I just stumbled on a pretty detailed article on electrolysis that gives instructions for removing the black muck left after the rust has migrated.

https://www.metaldetectingworld.com/electrolysis_rust_removal.shtml


----------



## Joey Shabadoo (2 May 2021)




----------



## Darius_Jedburgh (2 May 2021)

But what, exactly, is it?


----------



## classic33 (2 May 2021)

Darius_Jedburgh said:


> But what, exactly, is it?


A leg vice attached to a suitable "portable" work stand/table.


----------



## ColinJ (2 May 2021)

Darius_Jedburgh said:


> But what, exactly, is it?





Joey Shabadoo said:


> A nice wee blacksmith's post vice and stand.


----------



## Joey Shabadoo (2 May 2021)

My back disagrees with the "portable" bit. Definitely a 2 person lift.

A "post" or "leg" vice differs from normal vices in that all the energy from battering whatever it's holding with big hammers is dissipated down the post and into the ground - none into the workbench. If you used a normal vice - like the one attached to my wooden bench in my wooden shed with a wooden floor - you're liable to damage the bench and/or shed. In addition, when you batter downwards on your normal vice, a lot of the energy goes through the threads which could also be damaged. 

This post vice is designed for big hairy lummoxes like me to mallet big bits of iron with bloomin' great hammers. They're deceptively clever bits of engineering almost unchanged since the 1800s.


----------



## slowmotion (3 May 2021)

I'll admit to being a sensitive soul......those countersunk shiny socket head screws put a hurt on my eye.


----------



## battered (3 May 2021)

I think that a leg vice is traditionally forged steel or cast steel and not cast iron. Cast iron is brittle and it is possible to break a cast iron vice with a big enough hammer. This one will be steel and if you hit it hard enough it will simply bend. This makes them immune to the biggest blacksmith.


----------



## classic33 (3 May 2021)

slowmotion said:


> I'll admit to being a sensitive soul......those countersunk shiny socket head screws put a hurt on my eye.


He could have blackened them, so they didn't stand out as much I'll agree.


----------



## Seevio (3 May 2021)

battered said:


> I think that a leg vice is traditionally forged steel or cast steel and not cast iron. Cast iron is brittle and it is possible to break a cast iron vice with a big enough hammer. This one will be steel and if you hit it hard enough it will simply bend. This makes them immune to the biggest blacksmith.

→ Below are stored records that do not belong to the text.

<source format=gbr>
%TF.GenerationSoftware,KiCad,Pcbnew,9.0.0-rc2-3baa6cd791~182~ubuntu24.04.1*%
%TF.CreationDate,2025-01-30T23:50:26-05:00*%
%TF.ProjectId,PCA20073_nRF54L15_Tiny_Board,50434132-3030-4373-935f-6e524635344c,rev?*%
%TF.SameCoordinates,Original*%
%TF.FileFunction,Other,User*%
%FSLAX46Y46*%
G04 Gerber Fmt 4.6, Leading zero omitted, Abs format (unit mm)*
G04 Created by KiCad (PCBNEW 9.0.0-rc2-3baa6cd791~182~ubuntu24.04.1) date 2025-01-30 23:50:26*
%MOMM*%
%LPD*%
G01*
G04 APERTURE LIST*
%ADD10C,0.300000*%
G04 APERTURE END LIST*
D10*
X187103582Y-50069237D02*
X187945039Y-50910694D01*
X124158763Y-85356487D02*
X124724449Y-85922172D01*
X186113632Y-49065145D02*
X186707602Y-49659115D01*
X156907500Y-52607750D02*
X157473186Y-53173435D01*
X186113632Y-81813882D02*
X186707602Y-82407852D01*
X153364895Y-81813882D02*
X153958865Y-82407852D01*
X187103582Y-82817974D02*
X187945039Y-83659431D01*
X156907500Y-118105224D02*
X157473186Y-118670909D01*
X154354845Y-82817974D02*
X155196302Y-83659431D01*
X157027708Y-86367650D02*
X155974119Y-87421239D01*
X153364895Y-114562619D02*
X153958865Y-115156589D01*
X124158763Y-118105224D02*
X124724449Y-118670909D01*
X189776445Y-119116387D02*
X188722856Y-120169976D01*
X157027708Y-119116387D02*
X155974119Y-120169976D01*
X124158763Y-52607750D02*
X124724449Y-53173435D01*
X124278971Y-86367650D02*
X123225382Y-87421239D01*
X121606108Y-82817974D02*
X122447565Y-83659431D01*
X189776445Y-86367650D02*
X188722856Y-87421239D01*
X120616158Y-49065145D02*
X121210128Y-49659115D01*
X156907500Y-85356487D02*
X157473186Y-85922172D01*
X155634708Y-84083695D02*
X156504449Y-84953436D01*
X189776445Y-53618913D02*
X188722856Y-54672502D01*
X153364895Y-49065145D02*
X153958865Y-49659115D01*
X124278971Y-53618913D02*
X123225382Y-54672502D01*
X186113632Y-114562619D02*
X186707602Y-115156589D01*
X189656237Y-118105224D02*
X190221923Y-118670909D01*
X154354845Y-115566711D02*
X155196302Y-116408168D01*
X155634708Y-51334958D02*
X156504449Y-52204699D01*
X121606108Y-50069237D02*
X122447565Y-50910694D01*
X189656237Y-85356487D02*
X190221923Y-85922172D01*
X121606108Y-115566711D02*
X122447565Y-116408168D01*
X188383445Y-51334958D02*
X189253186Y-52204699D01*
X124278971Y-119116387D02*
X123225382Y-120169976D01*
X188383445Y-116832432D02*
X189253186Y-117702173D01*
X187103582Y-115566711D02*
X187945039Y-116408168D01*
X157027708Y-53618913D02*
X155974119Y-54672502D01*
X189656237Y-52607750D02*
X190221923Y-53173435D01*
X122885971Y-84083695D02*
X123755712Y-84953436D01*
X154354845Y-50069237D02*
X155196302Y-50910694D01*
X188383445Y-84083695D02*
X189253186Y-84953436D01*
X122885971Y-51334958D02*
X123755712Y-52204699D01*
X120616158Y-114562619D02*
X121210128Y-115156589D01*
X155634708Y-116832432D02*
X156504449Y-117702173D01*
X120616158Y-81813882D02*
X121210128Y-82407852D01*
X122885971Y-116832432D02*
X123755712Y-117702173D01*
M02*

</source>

In all fairness, It's possible to break nearly everything with a big enough hammer.


----------



## fossyant (3 May 2021)

Joey Shabadoo said:


> My back disagrees with the "portable" bit.
> 
> This post vice is designed for big hairy lummoxes like me to mallet big bits of iron with bloomin' great hammers.



Your poor bike. 

👅


----------



## Cerdic (3 May 2021)

Well that came up nice, didn't it!


----------



## randynewmanscat (3 May 2021)

slowmotion said:


> I just stumbled on a pretty detailed article on electrolysis that gives instructions for removing the black muck left after the rust has migrated.
> 
> https://www.metaldetectingworld.com/electrolysis_rust_removal.shtml


Using demin water helps a lot as does changing the solution before the last of the iron oxide layer falls away.


----------



## randynewmanscat (3 May 2021)

Seevio said:


> In all fairness, It's possible to break nearly everything with a big enough hammer.

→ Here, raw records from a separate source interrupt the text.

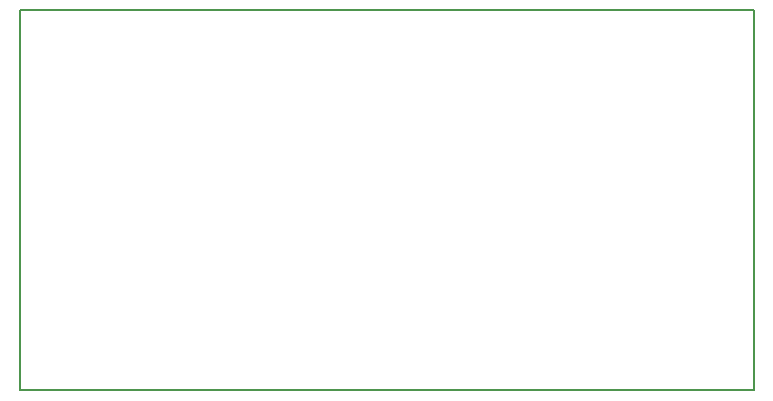
<source format=gm1>
G04 MADE WITH FRITZING*
G04 WWW.FRITZING.ORG*
G04 DOUBLE SIDED*
G04 HOLES PLATED*
G04 CONTOUR ON CENTER OF CONTOUR VECTOR*
%ASAXBY*%
%FSLAX23Y23*%
%MOIN*%
%OFA0B0*%
%SFA1.0B1.0*%
%ADD10R,2.454680X1.274330*%
%ADD11C,0.008000*%
%ADD10C,0.008*%
%LNCONTOUR*%
G90*
G70*
G54D10*
G54D11*
X4Y1270D02*
X2451Y1270D01*
X2451Y4D01*
X4Y4D01*
X4Y1270D01*
D02*
G04 End of contour*
M02*
</source>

Oh yes it most definitely is.


----------



## ColinJ (4 May 2021)

Seevio said:


> In all fairness, It's possible to break nearly everything with a big enough hammer.





randynewmanscat said:


> Oh yes it most definitely is.


If you think of an industrial hydraulic press as being a very big, very slow hammer then I know of some mad Finns who are eager to prove that fact to you on the Hydraulic Press Channel on YouTube...!



PS Big fun at 5:50!!!


----------